Transcribed page contents:
■ ■ ■ ■ ■
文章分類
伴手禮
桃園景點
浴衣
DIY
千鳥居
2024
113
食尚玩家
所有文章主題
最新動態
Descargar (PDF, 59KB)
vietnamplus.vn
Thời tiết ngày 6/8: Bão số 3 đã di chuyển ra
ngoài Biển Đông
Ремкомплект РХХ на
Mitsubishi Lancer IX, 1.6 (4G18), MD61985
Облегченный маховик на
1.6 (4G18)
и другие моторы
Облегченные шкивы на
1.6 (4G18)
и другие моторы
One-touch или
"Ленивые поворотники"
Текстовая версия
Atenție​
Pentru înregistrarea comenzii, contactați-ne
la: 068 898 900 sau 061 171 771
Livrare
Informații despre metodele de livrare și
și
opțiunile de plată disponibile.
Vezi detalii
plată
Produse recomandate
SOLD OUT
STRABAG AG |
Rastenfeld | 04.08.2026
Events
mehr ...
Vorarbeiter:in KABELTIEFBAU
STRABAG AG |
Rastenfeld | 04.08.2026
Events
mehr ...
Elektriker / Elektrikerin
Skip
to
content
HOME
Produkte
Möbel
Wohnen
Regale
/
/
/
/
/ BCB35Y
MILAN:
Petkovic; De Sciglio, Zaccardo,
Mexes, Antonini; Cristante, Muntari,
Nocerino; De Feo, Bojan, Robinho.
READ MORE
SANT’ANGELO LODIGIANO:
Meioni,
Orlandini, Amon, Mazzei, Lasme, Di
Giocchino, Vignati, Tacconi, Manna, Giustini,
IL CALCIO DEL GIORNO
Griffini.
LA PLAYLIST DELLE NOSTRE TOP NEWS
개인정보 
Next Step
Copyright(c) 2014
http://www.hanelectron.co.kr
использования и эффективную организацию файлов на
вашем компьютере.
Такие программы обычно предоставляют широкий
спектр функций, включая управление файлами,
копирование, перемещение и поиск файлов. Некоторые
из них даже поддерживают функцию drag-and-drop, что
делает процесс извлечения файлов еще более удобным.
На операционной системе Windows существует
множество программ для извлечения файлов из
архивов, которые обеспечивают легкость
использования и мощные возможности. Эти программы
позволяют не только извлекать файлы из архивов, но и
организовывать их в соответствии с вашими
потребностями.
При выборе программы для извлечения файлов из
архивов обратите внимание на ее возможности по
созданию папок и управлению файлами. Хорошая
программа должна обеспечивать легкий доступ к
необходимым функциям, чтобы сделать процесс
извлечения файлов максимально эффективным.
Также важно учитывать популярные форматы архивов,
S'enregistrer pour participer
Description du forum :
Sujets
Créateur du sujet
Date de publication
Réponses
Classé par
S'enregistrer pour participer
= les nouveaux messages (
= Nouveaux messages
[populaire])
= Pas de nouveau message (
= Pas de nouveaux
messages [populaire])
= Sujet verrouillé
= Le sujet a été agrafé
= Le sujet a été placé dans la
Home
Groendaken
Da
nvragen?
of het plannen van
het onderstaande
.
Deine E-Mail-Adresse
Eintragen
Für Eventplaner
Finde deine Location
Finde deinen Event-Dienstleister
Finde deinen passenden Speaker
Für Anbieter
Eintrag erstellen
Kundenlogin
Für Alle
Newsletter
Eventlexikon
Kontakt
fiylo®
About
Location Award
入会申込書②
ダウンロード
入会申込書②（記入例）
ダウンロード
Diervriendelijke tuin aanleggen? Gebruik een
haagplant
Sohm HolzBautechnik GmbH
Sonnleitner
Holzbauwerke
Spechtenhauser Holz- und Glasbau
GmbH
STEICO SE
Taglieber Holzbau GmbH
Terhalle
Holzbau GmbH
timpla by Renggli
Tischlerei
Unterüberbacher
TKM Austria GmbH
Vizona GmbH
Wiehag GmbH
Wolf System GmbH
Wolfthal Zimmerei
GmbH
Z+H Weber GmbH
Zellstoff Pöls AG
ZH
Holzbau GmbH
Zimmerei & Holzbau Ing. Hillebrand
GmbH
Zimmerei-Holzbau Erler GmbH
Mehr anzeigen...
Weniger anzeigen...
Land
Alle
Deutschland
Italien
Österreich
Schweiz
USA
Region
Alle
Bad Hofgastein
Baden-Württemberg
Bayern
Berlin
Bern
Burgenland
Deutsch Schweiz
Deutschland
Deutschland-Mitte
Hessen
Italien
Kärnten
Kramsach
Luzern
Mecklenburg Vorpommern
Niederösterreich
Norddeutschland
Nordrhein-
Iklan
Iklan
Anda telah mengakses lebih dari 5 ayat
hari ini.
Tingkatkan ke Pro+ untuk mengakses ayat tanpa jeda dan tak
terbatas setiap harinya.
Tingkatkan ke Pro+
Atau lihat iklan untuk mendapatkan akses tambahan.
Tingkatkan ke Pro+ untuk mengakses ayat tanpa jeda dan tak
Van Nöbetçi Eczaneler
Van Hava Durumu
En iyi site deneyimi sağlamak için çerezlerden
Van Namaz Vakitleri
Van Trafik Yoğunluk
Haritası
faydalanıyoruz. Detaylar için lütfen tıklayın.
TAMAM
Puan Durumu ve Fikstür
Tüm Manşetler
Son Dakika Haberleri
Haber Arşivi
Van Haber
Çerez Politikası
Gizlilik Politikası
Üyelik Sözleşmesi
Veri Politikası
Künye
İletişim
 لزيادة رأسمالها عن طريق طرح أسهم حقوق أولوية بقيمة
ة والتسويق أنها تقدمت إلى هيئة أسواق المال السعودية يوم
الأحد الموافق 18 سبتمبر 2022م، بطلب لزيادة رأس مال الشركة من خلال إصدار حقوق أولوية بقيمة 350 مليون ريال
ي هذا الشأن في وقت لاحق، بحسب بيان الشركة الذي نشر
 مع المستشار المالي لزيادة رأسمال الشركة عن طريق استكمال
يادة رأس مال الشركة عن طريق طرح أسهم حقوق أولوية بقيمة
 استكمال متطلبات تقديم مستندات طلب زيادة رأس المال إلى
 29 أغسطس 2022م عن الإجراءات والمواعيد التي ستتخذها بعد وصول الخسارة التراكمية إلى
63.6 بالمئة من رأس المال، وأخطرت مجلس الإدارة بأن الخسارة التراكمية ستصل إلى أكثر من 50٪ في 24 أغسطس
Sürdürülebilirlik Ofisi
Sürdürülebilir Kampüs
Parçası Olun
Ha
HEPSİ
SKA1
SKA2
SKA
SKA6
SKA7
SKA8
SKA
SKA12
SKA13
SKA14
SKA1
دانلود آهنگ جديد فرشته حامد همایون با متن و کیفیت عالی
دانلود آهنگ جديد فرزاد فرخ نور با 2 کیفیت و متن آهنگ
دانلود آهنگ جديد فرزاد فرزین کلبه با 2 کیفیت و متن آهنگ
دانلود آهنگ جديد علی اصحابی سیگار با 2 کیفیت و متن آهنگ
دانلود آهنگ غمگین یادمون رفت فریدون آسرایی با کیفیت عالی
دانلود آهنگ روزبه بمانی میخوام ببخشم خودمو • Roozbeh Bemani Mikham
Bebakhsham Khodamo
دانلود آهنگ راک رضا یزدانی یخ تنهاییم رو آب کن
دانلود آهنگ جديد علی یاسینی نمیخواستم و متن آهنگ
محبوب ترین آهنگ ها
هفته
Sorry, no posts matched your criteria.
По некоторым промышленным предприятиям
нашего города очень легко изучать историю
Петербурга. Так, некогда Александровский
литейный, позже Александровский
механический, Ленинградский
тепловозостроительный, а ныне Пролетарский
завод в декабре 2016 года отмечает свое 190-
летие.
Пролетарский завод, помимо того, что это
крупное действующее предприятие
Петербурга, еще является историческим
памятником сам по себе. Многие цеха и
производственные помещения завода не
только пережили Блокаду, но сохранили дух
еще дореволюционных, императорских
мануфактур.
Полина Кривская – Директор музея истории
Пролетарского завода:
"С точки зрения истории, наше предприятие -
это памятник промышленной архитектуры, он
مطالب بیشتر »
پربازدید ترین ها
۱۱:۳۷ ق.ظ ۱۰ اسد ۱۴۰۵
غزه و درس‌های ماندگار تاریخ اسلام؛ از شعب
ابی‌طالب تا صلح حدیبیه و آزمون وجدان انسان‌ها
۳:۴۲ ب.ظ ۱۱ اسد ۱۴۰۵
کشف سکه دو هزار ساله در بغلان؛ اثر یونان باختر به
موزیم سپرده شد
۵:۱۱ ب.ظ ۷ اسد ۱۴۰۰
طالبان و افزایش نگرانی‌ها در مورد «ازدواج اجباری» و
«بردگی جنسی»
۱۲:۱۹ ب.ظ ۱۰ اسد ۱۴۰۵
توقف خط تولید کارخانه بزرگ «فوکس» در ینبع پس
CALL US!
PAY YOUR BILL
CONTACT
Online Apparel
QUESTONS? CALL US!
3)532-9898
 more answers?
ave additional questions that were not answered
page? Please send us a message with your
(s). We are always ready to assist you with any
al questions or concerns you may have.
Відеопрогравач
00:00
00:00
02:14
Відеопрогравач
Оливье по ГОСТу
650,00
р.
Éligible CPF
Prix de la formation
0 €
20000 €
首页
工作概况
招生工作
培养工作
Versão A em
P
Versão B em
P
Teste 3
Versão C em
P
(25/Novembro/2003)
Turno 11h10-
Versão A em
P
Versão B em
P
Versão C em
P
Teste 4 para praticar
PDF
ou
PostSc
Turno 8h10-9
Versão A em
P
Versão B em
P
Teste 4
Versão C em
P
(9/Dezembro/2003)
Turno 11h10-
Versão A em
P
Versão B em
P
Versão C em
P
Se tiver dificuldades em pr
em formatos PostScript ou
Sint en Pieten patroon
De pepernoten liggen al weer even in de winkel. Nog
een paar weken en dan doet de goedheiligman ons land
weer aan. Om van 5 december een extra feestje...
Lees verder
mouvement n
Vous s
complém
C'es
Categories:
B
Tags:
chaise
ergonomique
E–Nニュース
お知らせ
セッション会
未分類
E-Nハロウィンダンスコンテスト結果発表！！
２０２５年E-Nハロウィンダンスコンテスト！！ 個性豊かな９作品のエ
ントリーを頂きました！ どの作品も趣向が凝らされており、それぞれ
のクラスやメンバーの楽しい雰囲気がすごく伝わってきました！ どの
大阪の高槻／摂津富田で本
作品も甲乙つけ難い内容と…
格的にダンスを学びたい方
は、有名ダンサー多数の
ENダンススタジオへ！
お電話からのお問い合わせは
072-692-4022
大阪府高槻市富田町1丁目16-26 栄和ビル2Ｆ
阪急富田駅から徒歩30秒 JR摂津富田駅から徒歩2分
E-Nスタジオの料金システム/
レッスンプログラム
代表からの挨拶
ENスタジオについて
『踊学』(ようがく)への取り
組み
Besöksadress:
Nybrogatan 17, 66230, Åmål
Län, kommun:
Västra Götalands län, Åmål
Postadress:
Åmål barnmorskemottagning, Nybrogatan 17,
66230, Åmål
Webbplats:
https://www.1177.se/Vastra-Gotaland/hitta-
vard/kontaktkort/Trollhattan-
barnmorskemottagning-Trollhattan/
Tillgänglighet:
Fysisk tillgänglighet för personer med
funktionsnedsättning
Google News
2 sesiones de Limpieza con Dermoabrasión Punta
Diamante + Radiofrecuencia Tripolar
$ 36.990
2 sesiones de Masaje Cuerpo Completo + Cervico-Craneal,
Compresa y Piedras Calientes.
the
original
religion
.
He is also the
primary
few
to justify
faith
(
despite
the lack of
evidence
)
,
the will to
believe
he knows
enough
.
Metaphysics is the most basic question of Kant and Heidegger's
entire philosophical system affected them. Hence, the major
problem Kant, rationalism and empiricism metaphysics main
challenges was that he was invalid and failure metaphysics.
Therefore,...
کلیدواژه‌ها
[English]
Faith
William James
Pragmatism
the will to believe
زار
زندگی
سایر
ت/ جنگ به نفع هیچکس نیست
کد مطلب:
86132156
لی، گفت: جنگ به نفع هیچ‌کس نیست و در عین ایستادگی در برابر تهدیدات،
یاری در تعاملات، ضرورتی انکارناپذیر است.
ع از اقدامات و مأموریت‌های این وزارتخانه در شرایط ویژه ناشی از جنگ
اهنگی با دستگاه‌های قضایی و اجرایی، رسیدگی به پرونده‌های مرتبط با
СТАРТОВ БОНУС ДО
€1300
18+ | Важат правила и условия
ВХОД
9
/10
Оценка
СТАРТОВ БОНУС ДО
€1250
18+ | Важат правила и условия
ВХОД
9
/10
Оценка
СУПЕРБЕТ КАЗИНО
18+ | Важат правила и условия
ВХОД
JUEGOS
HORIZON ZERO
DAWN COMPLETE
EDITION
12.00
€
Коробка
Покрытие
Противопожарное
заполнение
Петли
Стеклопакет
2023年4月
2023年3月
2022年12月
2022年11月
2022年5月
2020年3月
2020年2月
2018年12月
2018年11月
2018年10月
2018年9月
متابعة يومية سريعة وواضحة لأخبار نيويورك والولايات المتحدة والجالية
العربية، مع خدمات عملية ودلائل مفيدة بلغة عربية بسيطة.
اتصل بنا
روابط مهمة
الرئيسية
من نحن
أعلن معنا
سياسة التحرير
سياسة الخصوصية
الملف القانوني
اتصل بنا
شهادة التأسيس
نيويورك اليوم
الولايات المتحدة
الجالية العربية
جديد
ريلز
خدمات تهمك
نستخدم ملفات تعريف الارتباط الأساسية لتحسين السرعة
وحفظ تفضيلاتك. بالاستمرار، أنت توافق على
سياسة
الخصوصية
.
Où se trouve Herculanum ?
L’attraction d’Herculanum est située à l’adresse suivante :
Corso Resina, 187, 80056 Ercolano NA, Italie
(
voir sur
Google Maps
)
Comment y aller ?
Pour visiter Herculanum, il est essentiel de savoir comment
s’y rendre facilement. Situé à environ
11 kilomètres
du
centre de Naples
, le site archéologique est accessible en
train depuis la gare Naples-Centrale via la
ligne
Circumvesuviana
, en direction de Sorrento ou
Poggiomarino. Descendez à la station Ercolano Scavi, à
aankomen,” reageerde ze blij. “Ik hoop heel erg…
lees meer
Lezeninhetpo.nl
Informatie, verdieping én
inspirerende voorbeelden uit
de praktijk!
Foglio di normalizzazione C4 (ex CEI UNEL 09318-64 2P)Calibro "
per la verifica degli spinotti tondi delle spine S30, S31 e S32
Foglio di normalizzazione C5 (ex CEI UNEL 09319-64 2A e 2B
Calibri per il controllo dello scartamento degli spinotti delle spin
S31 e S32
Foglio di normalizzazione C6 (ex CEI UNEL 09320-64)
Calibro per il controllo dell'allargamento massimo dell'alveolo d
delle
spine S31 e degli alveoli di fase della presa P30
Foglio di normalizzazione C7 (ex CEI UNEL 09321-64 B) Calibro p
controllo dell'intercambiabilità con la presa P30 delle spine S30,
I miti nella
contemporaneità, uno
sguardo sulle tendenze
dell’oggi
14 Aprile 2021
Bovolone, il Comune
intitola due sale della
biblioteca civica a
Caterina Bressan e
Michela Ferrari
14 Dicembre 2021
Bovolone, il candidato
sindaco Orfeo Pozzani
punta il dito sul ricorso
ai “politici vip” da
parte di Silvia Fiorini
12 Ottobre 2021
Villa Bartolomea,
■ ■ ■ ■ ■
▶ _Work item_
Would you tally the lines above that include "предприятие" and reply with only the total?

▶ _Exercise response_
2